Faculty Achievements 2012-2020

  • In summer of 2012, Prof. Wolfgang Rudolph took over as Chair
  • During 2013/14 Prof. Ivan Deutsch won UNM’s 59th Research Lectureship Award.
  • Starting in 2015, Prof. Trish Henning served as Interim Associated Vice President for Research, moving to a full-time position as Associate Vice President for Research.
  • Prof. Arash Mafi accepted the position as Interim Director of CHTM, and on 2/1/2018 became its regular director.
  • Prof. Ylva Pihlström was one of ten scientists to receive a 2017 Women in STEM award.
  • Prof. Richard Rand took over as Chair in 2019.
  • During 2018/19 Prof. Victor Acosta received three prestigious awards: a Google Daydream Research Award, a Cottrell Scholars Award, and a NIBIB Trailblazer Award for early investigators.
  • Prof. Ivan Deutsch received the APS Five Sigma Physicist Award in April 2019.
  • In early 2020 Distinguished Prof. Carl Caves was elected into the National Academy of Sciences, a significant honor.
  • Robert Young, a UNM alumnus in engineering from the 1950s, endowed $2M to support research in astrophysics and cosmology.  Late in his life, Mr. Young had become fascinated by the origin of the universe and wanted to support such research.
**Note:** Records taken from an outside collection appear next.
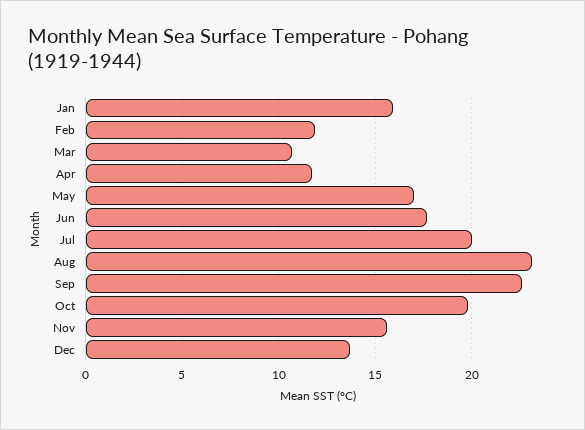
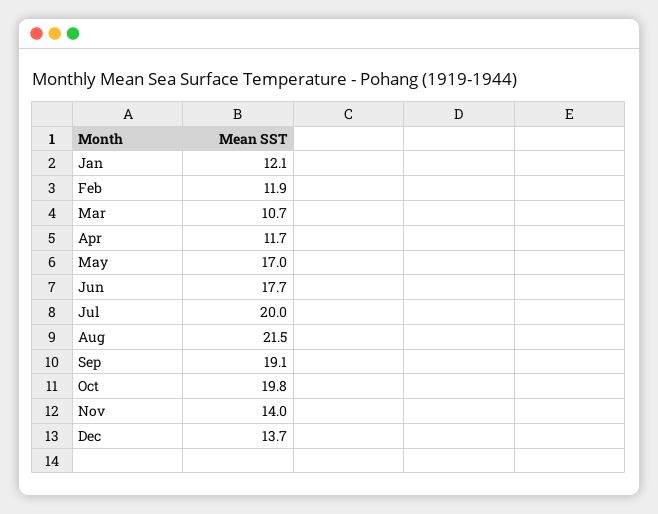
  {
-   "Jan": 16,
+   "Jan": 12.1,
    "Feb": 11.9,
    "Mar": 10.7,
    "Apr": 11.7,
    "May": 17,
    "Jun": 17.7,
    "Jul": 20,
-   "Aug": 23,
+   "Aug": 21.5,
-   "Sep": 22.5,
+   "Sep": 19.1,
    "Oct": 19.8,
-   "Nov": 15.5,
+   "Nov": 14,
    "Dec": 13.7
  }

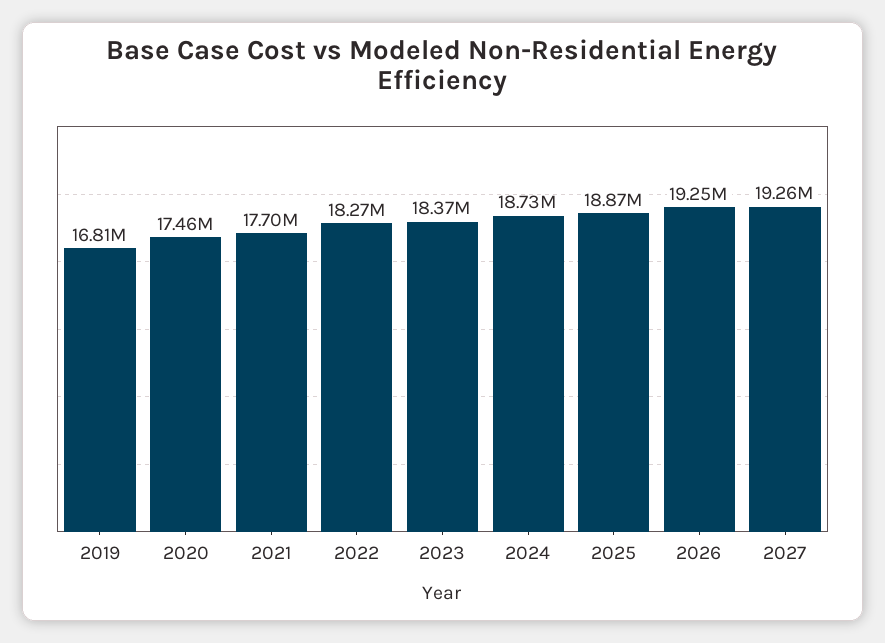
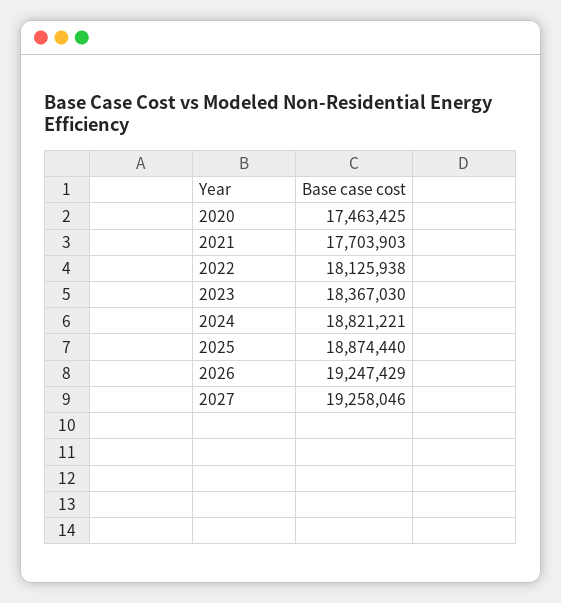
  {
-   "2019": 16810000,
    "2020": 17463425,
    "2021": 17703903,
-   "2022": 18270000,
+   "2022": 18125938,
    "2023": 18367030,
-   "2024": 18730000,
+   "2024": 18821221,
    "2025": 18874440,
    "2026": 19247429,
    "2027": 19258046
  }

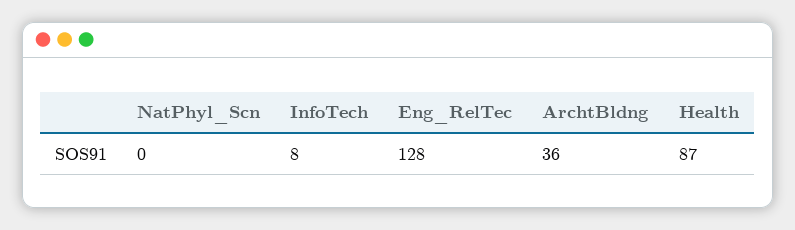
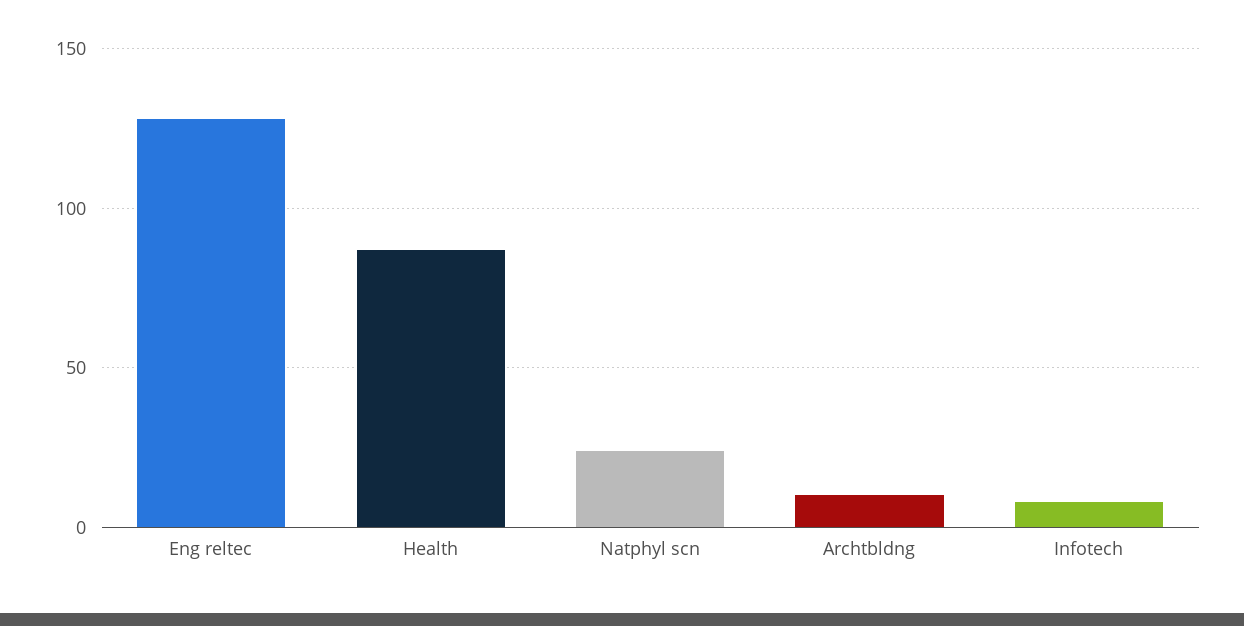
  {
-   "NatPhyl_Scn": 0,
+   "NatPhyl_Scn": 25,
    "InfoTech": 8,
    "Eng_RelTec": 128,
-   "ArchtBldng": 36,
+   "ArchtBldng": 10,
    "Health": 87
  }

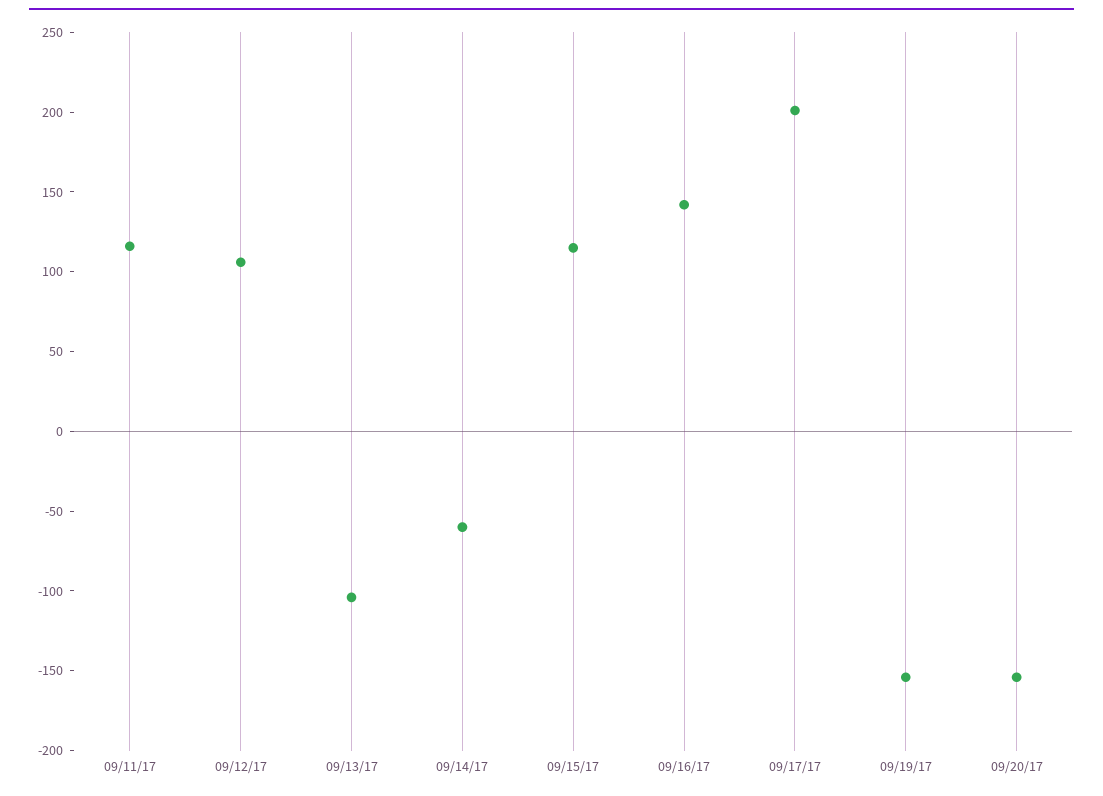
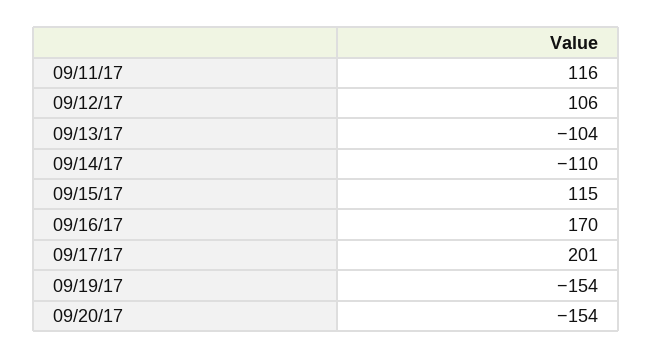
  {
    "09/11/17": 116,
    "09/12/17": 106,
    "09/13/17": -104,
-   "09/14/17": -60,
+   "09/14/17": -110,
    "09/15/17": 115,
-   "09/16/17": 140,
+   "09/16/17": 170,
    "09/17/17": 201,
    "09/19/17": -154,
    "09/20/17": -154
  }

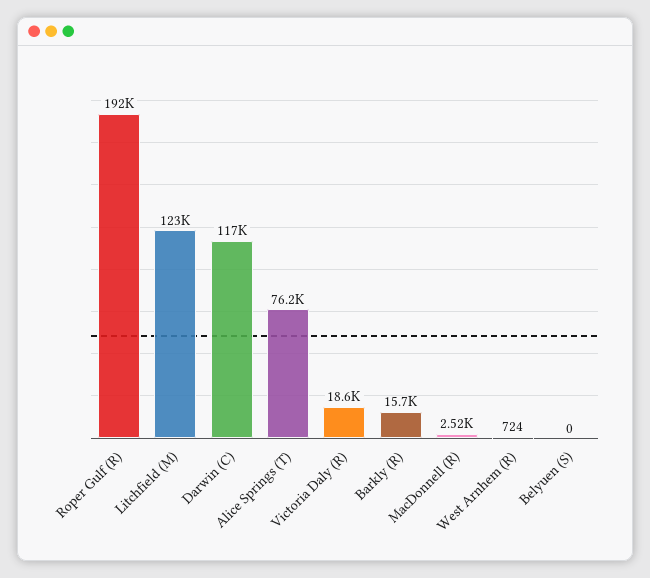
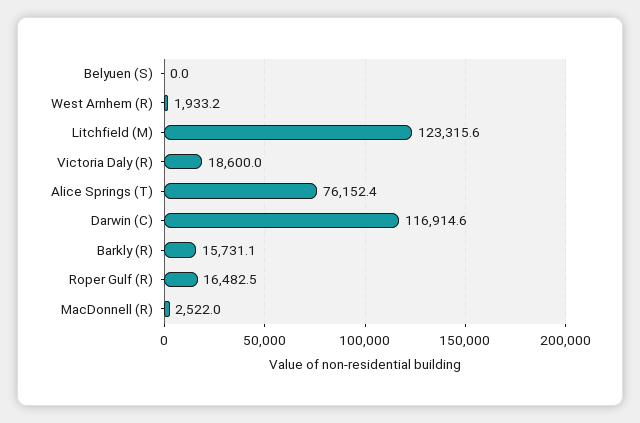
  {
-   "Roper Gulf (R)": 192000,
+   "Roper Gulf (R)": 16482.5,
    "Litchfield (M)": 123315.6,
    "Darwin (C)": 116914.6,
    "Alice Springs (T)": 76152.4,
    "Victoria Daly (R)": 18600,
    "Barkly (R)": 15731.1,
    "MacDonnell (R)": 2522,
-   "West Arnhem (R)": 724,
+   "West Arnhem (R)": 1933.2,
    "Belyuen (S)": 0
  }

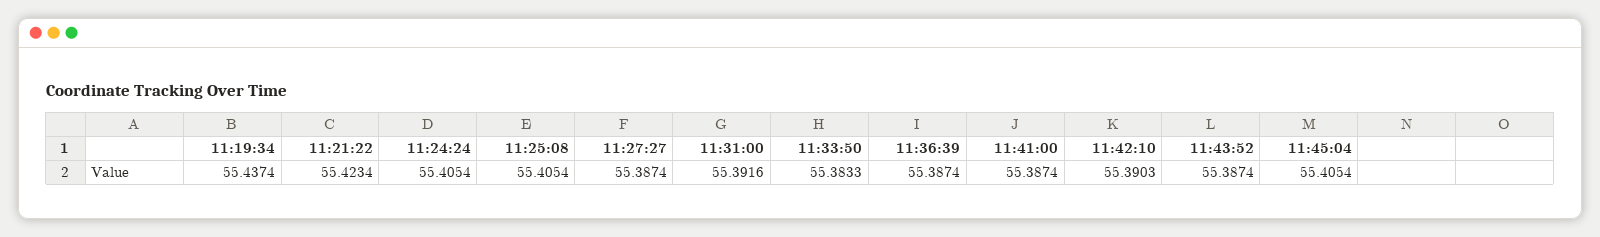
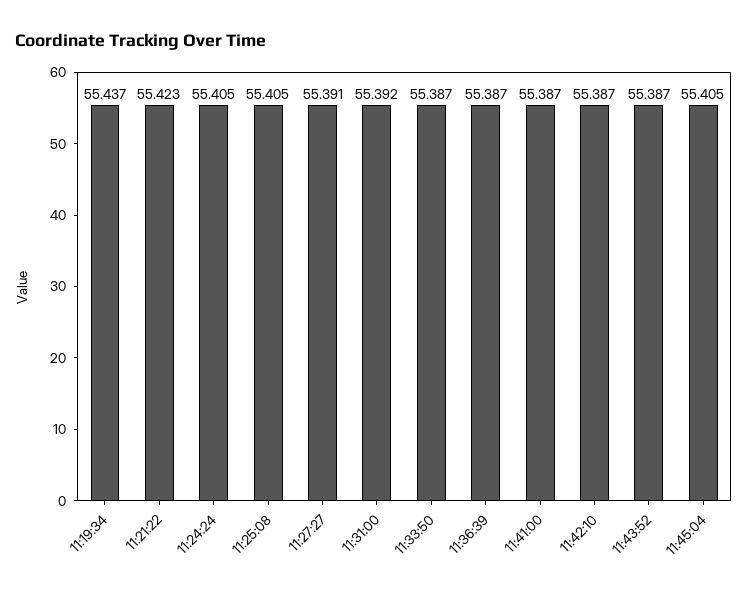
  {
    "11:19:34": 55.4374,
    "11:21:22": 55.4234,
    "11:24:24": 55.4054,
    "11:25:08": 55.4054,
-   "11:27:27": 55.3874,
+   "11:27:27": 55.391,
    "11:31:00": 55.3916,
-   "11:33:50": 55.3833,
+   "11:33:50": 55.387,
    "11:36:39": 55.3874,
    "11:41:00": 55.3874,
-   "11:42:10": 55.3903,
+   "11:42:10": 55.387,
    "11:43:52": 55.3874,
    "11:45:04": 55.4054
  }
The gift will endow the first named chair in the department.

New Building: PAÍS

PAÍS

After decades of planning, the Physics & Astronomy & Interdisciplinary Science building, (PAÍS), was built on UNM’s main campus on the site of a former reservoir at Yale and Redondo. This fabulous 137,000 sq ft. facility boasted state-of-the-art research labs for Physics and interdisciplinary research from other departments.

The building housed offices, meeting and seminar rooms, upper division teaching labs, and classrooms, including a 200-seat auditorium. At $66 million, it was the largest investment in science in the history of the state of New Mexico. Construction was completed by late summer 2019. PAÍS

The department did not have long to enjoy the new space. By mid-March 2020, the COVID-19 pandemic caused UNM faculty, students, and staff to shelter at home. The campus became eerily empty. Graduate students were not allowed in labs, so their research suffered substantial interruptions and delays. The academic year promised more challenges as we coped with budget setbacks and remote instruction.

Yet, as we enter the twenty-first century, we are hopeful about the prospect of new discoveries in our research and continue to do our very best to provide a solid education for our students.